* ЗАДАНИЕ 1: Назови всех людей, упомянутых по имени в тексте о «московской идее», включая автора. Каждого укажи в том виде, в каком его имя встречается впервые.

Игорь Дудинский
ЧТО ТАКОЕ "МОСКОВСКАЯ ИДЕЯ". ПЕРВОЕ ПРИБЛИЖЕНИЕ

Огромную и с каждым годом все возрастающую роль в формировании интеллектуально-духовной атмосферы неофициальной московской богемы играют пьянки. В условиях непризнанности и всеобщего измельчания они и, к сожалению, все больше только они служат нам общественной трибуной. По их интенсивности можно судить об активизации или спаде культурного накала. Наша богема редеет. Все интенсивнее мы примиряемся с неизбежным, все лихорадочней и истеричней ищем хоть малейшую щель, лазейку в официоз. Тем не менее хоронить нас надо. Еще рождаются на наших пьянках идеи, способные трогать сердца.

Когда осенью восемьдесят третьего по всей Москве лихо поминали Леню Губанова, много разговоров заводилось о московской поэтической школе, говорили, что Губанов был ярким ее представителем, рассуждали об истоках этой школы, ее традициях и специфике. Вспоминали "от и до". К тому же последние года два, когда в Москве вспыхнул интерес новоявленного поколения к Юрочке Мамлееву, мне пришлось часто беседовать с молодежью о его творчестве, а попутно и о зарождении нашего подпольного авангарда - литературно-метафизического и художественно-артистического. Уход Губанова придал моим размышлениям новый импульс. Я понял, что между всеми явлениями московского подполья существует глубинная и таинственная связь. Что в основе всех наших творческих и религиозных поисков и исканий лежит нечто куда большее, чем какая-то "школа" или "традиция". В импровизированных беседах я определил это объединяющее, пронизывающее всё и вся начало как "московскую идею". И каково же было мое удивление, когда мне попалась заметка под названием "К вопросу о "московской идее"", явно навеянная моими размышлениями вслух. Ее автор безусловно что-то уловил в моих алкогольно-ностальгических откровениях, но из его текста так до конца и не ясно, что же такое, собственно, эта таинственная "московская идея". И вот мне ничего не остается, как для начала попытаться наметить контуры, обозначить в первом приближении вехи того, что мне мерещится под "московской идеей". Попутно я приглашаю к разговору всех, кто еще не устал быть сентиментальным. Ведь "московская идея" поистине неисчерпаема, каждый ее узел достоит особого, кропотливого распутывания, и каждый, кто имел к этому малейшее отношение, пусть хоть пискнет на этот счет. Я надеюсь, что буду услышан и обтявкан. Ибо чем "расплывчатее" понятие, тем большей экзальтацией со стороны "заинтересованных" оно обрастает.

* ЗАДАНИЕ 2: Перепиши из строк без изменений фрагмент, который начинается строкой с «성능을 보장한다는 점이다.4» и заканчивается строкой с «(Euclidean Signed Distance Field)».

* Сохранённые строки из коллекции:
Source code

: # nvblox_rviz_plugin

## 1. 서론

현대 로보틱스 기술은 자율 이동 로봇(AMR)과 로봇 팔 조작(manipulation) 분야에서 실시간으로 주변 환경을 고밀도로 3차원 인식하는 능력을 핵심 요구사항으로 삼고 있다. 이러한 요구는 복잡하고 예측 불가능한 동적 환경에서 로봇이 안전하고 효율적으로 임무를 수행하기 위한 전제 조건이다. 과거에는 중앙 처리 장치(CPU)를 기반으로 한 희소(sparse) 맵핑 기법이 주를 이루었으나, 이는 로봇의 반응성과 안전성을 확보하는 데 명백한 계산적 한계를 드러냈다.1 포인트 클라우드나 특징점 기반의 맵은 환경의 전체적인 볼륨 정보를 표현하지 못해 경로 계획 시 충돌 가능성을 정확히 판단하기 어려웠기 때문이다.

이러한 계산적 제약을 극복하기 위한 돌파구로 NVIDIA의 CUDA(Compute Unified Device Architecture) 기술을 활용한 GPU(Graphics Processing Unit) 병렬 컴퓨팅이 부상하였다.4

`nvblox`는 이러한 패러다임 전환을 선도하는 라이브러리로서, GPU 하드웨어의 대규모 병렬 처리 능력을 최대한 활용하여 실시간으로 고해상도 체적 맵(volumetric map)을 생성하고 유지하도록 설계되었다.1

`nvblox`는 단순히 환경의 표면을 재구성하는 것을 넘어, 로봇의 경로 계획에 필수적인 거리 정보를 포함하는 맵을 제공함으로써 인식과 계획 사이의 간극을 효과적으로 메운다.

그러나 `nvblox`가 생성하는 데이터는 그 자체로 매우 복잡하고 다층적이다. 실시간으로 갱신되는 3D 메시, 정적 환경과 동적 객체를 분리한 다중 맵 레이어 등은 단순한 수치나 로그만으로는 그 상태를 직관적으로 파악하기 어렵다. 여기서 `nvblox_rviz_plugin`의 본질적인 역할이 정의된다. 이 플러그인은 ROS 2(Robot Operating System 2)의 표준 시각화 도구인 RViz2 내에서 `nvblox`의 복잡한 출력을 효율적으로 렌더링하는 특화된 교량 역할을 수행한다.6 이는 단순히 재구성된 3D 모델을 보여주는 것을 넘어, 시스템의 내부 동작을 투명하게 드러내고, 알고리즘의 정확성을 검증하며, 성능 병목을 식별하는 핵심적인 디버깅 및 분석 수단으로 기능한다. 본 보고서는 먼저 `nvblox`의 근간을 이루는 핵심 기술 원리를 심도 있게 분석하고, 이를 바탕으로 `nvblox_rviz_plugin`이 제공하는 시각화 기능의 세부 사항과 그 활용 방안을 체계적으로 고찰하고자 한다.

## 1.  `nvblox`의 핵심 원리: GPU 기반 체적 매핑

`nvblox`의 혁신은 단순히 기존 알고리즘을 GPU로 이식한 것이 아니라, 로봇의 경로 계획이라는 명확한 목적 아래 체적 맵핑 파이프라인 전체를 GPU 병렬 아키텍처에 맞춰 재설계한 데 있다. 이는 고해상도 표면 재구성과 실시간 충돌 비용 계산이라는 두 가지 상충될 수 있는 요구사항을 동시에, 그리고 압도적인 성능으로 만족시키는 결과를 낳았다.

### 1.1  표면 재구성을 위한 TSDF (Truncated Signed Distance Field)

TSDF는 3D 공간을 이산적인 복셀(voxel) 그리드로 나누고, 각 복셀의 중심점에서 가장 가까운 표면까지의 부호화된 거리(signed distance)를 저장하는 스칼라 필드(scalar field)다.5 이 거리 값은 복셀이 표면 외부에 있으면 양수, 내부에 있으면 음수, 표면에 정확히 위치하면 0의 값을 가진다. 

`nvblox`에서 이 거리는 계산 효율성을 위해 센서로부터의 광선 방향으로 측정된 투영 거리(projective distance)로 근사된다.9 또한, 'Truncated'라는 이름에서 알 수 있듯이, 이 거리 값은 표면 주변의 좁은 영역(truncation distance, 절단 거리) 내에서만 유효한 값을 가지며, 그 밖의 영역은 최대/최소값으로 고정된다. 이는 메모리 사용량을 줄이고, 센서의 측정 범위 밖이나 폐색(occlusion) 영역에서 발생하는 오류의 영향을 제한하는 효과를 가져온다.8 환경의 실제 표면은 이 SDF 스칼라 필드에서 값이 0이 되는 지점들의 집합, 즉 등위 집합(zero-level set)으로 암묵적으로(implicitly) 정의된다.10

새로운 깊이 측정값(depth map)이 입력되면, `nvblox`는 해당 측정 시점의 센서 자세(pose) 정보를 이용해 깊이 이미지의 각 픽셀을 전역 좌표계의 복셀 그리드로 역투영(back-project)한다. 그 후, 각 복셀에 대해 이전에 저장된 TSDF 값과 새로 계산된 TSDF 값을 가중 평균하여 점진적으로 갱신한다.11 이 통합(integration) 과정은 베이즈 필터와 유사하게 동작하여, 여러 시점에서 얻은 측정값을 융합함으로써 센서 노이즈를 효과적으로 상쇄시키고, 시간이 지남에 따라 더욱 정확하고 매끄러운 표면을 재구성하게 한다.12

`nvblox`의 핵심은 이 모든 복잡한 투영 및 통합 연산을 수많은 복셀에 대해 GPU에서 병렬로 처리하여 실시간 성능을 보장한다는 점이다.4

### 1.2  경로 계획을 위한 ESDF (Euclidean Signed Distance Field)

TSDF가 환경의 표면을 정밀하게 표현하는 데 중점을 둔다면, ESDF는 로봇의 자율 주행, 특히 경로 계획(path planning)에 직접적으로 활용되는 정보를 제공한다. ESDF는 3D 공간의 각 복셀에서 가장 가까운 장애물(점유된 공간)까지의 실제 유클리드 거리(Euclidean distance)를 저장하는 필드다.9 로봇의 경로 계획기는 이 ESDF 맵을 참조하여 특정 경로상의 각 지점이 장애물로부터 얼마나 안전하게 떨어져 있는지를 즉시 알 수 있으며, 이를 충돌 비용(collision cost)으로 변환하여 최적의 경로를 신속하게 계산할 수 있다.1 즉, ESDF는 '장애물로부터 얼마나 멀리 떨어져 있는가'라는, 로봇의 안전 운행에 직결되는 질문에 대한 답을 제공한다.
...
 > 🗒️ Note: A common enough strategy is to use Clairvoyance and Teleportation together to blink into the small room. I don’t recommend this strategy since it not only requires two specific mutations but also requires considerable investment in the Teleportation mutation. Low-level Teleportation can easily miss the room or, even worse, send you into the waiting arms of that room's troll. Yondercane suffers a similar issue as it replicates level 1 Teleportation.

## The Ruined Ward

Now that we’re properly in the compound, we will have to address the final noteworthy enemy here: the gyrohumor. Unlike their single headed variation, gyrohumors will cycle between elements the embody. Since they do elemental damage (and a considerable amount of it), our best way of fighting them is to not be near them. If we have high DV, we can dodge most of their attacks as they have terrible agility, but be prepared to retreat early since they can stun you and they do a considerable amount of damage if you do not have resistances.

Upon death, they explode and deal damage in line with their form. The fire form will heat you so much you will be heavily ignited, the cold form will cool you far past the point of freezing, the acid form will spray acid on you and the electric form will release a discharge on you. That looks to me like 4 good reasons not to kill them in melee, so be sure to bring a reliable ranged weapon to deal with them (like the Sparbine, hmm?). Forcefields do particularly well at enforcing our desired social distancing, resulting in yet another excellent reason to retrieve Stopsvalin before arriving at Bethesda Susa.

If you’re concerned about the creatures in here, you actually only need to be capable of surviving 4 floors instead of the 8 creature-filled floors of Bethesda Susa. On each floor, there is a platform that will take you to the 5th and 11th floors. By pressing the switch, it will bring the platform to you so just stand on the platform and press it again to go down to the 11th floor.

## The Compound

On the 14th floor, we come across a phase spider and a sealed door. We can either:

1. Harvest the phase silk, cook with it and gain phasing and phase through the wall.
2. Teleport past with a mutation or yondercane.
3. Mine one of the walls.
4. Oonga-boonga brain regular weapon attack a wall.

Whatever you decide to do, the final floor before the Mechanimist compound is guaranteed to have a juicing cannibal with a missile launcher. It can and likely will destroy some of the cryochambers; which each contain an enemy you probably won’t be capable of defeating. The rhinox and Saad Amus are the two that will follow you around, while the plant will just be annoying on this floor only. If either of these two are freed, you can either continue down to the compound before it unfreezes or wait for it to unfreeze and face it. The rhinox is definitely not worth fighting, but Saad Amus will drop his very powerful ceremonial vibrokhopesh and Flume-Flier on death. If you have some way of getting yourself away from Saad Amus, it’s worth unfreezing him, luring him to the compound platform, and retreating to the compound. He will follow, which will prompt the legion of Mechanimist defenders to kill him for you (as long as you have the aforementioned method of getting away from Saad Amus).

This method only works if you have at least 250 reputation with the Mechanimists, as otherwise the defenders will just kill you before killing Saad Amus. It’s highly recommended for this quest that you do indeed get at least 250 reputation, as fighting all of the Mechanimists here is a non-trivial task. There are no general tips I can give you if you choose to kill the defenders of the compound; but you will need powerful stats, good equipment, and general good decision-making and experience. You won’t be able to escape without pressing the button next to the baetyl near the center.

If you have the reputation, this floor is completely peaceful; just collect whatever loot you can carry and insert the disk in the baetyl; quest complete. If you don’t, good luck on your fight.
---
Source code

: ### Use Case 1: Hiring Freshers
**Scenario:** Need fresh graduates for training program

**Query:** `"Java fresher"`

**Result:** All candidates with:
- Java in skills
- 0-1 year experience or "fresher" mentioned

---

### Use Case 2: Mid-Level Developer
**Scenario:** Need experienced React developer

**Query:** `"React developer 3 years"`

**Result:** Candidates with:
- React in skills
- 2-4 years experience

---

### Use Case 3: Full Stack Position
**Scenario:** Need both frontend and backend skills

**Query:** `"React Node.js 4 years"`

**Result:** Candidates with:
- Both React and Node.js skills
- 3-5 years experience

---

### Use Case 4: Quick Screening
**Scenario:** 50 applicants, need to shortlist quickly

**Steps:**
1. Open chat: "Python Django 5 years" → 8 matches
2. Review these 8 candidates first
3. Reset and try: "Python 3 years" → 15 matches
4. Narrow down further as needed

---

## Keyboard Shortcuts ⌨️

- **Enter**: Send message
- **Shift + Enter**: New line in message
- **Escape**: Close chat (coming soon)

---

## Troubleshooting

* ОТВЕТ 1: Игорь Дудинский, Леня Губанов, Юрочка Мамлеев

* ОТВЕТ 2:
`nvblox`의 핵심은 이 모든 복잡한 투영 및 통합 연산을 수많은 복셀에 대해 GPU에서 병렬로 처리하여 실시간 성능을 보장한다는 점이다.4

### 1.2  경로 계획을 위한 ESDF (Euclidean Signed Distance Field)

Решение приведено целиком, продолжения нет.